Our study is limited by the single center, retrospective design, small sample and observational nature. However, little data exist on outcomes in critically ill ADHF patients who require CRRT for AKI from cardiorenal syndrome 1, and our study is the largest series to date utilizing CVVHDF in the setting of vasopressors and inotropes. In summary, we found that rescue therapy using CRRT for refractory cardiorenal syndrome 1 was associated with a high in-hospital mortality rate, especially when vasopressors were added and when patient age exceeded 70 years. Moreover, the majority of patients did not recover renal function, and survivors had a poor long-term prognosis.
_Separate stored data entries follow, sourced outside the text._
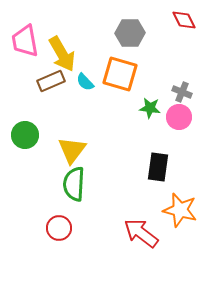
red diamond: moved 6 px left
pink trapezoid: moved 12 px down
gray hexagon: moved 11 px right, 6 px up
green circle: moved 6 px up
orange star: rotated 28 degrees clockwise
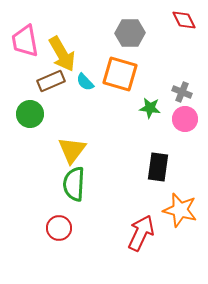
pink circle: moved 6 px right, 2 px down
green circle: moved 5 px right, 21 px up
red arrow: rotated 78 degrees clockwise
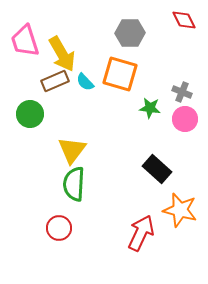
pink trapezoid: rotated 8 degrees counterclockwise
brown rectangle: moved 4 px right
black rectangle: moved 1 px left, 2 px down; rotated 56 degrees counterclockwise
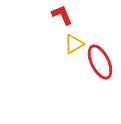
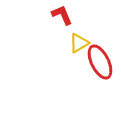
yellow triangle: moved 5 px right, 1 px up
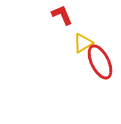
yellow triangle: moved 4 px right
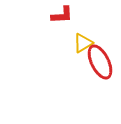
red L-shape: rotated 110 degrees clockwise
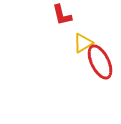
red L-shape: rotated 80 degrees clockwise
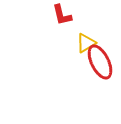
yellow triangle: moved 3 px right
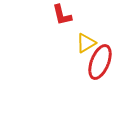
red ellipse: rotated 48 degrees clockwise
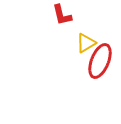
red ellipse: moved 1 px up
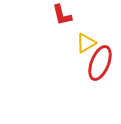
red ellipse: moved 2 px down
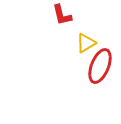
red ellipse: moved 3 px down
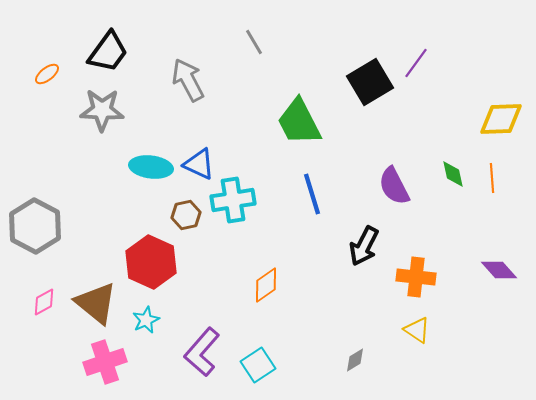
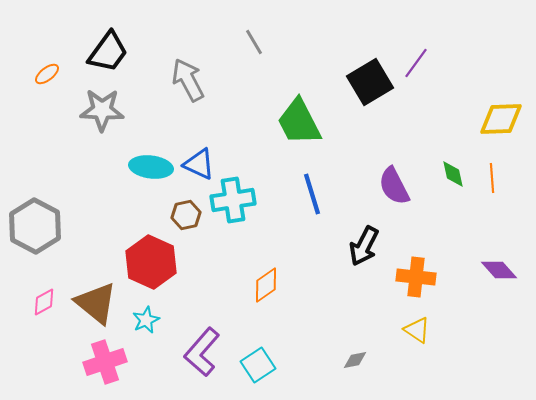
gray diamond: rotated 20 degrees clockwise
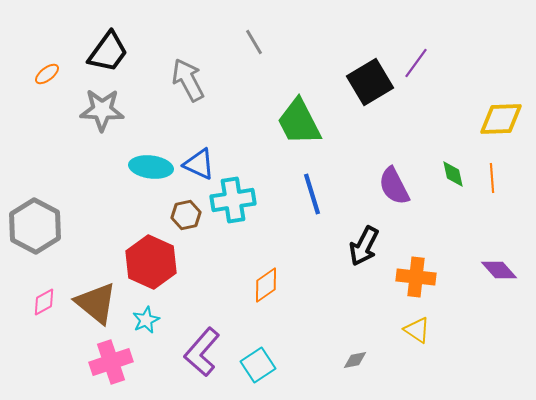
pink cross: moved 6 px right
Additional studies are needed to uncover the mechanisms leading to irreversible AKI in ADHF and better determine whether UF and CRRT have any beneficial effect on the long-term outcomes of patients with advanced ADHF. The sobering results of this study along with others, such as CARRESS-HF and the Cleveland Clinic study, suggest that UF with or without RRT is not an effective form of salvage therapy in advanced ADHF patients with diuretic resistance and does not lead to renal recovery or improved survival, despite volume removal. Early implementation of palliative care interventions may be warranted in this patient population.
Funding
None
Conflict of interest statement
None declared.
Acknowledgements
The authors thank Dr Amit Gaggar for helpful discussions.